• **Your instructions**: Repeat each record exactly as written, and drop any images.

________________________________________

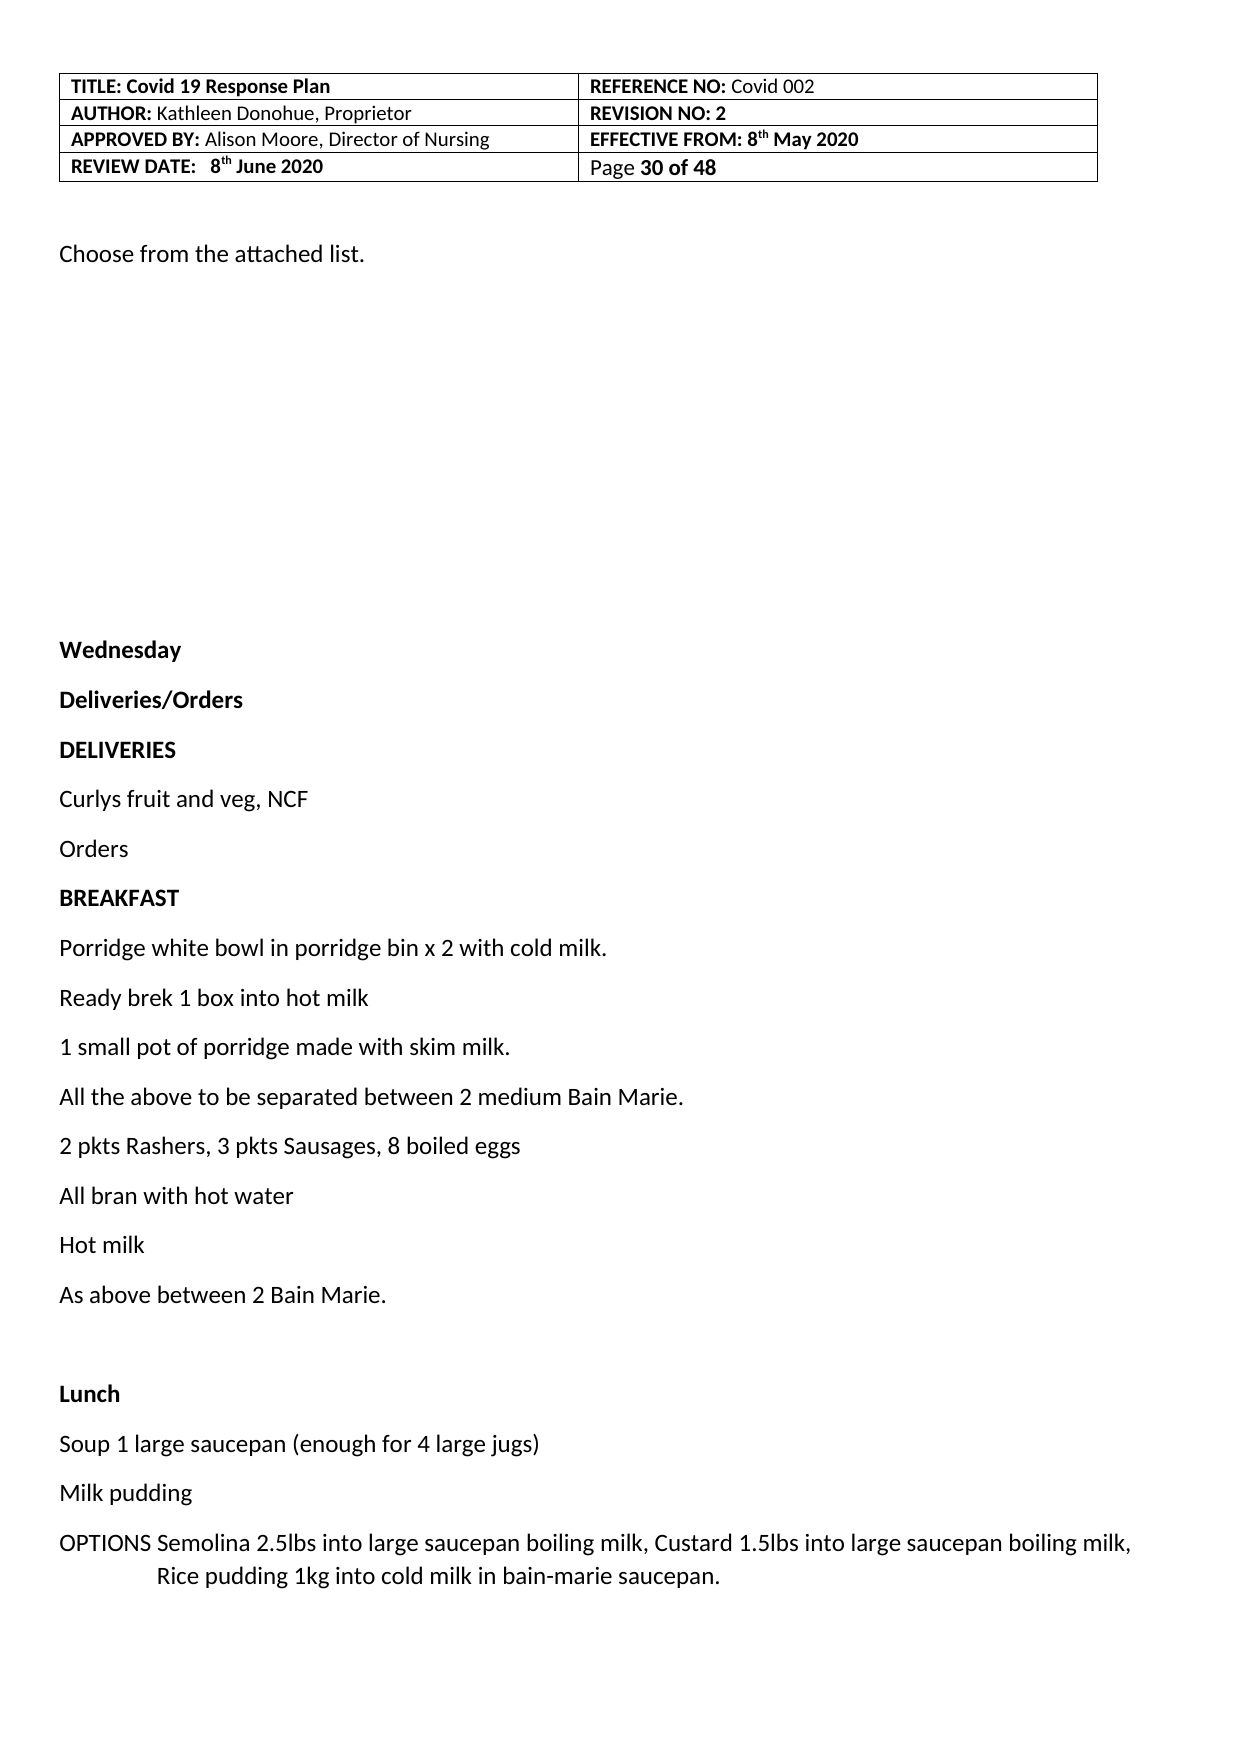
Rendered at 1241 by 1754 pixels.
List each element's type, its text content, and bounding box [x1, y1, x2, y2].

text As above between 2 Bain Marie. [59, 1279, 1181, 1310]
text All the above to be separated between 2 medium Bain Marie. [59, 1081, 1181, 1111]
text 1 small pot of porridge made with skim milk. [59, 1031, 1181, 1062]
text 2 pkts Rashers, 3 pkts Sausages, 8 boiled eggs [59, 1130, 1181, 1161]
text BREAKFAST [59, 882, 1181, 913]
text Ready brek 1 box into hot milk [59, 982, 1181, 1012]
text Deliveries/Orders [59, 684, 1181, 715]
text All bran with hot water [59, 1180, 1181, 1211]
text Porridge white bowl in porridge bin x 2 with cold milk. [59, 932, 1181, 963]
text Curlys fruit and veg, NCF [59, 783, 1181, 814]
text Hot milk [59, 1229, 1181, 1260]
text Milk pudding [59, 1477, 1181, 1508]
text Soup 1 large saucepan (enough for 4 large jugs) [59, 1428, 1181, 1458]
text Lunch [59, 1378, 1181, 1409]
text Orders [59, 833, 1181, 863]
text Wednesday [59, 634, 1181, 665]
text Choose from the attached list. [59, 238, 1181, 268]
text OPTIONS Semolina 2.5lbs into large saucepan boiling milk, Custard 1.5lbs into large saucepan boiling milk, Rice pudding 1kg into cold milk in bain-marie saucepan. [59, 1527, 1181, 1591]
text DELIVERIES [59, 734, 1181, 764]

________________________________________

• **Task result**:
Rendered at 1241 by 1754 pixels.
List each element's type, its text content, and bounding box [x1, y1, x2, y2].

text As above between 2 Bain Marie. [59, 1279, 1181, 1310]
text All the above to be separated between 2 medium Bain Marie. [59, 1081, 1181, 1111]
text 1 small pot of porridge made with skim milk. [59, 1031, 1181, 1062]
text 2 pkts Rashers, 3 pkts Sausages, 8 boiled eggs [59, 1130, 1181, 1161]
text BREAKFAST [59, 882, 1181, 913]
text Ready brek 1 box into hot milk [59, 982, 1181, 1012]
text Deliveries/Orders [59, 684, 1181, 715]
text All bran with hot water [59, 1180, 1181, 1211]
text Porridge white bowl in porridge bin x 2 with cold milk. [59, 932, 1181, 963]
text Curlys fruit and veg, NCF [59, 783, 1181, 814]
text Hot milk [59, 1229, 1181, 1260]
text Milk pudding [59, 1477, 1181, 1508]
text Soup 1 large saucepan (enough for 4 large jugs) [59, 1428, 1181, 1458]
text Lunch [59, 1378, 1181, 1409]
text Orders [59, 833, 1181, 863]
text Wednesday [59, 634, 1181, 665]
text Choose from the attached list. [59, 238, 1181, 268]
text OPTIONS Semolina 2.5lbs into large saucepan boiling milk, Custard 1.5lbs into large saucepan boiling milk, Rice pudding 1kg into cold milk in bain-marie saucepan. [59, 1527, 1181, 1591]
text DELIVERIES [59, 734, 1181, 764]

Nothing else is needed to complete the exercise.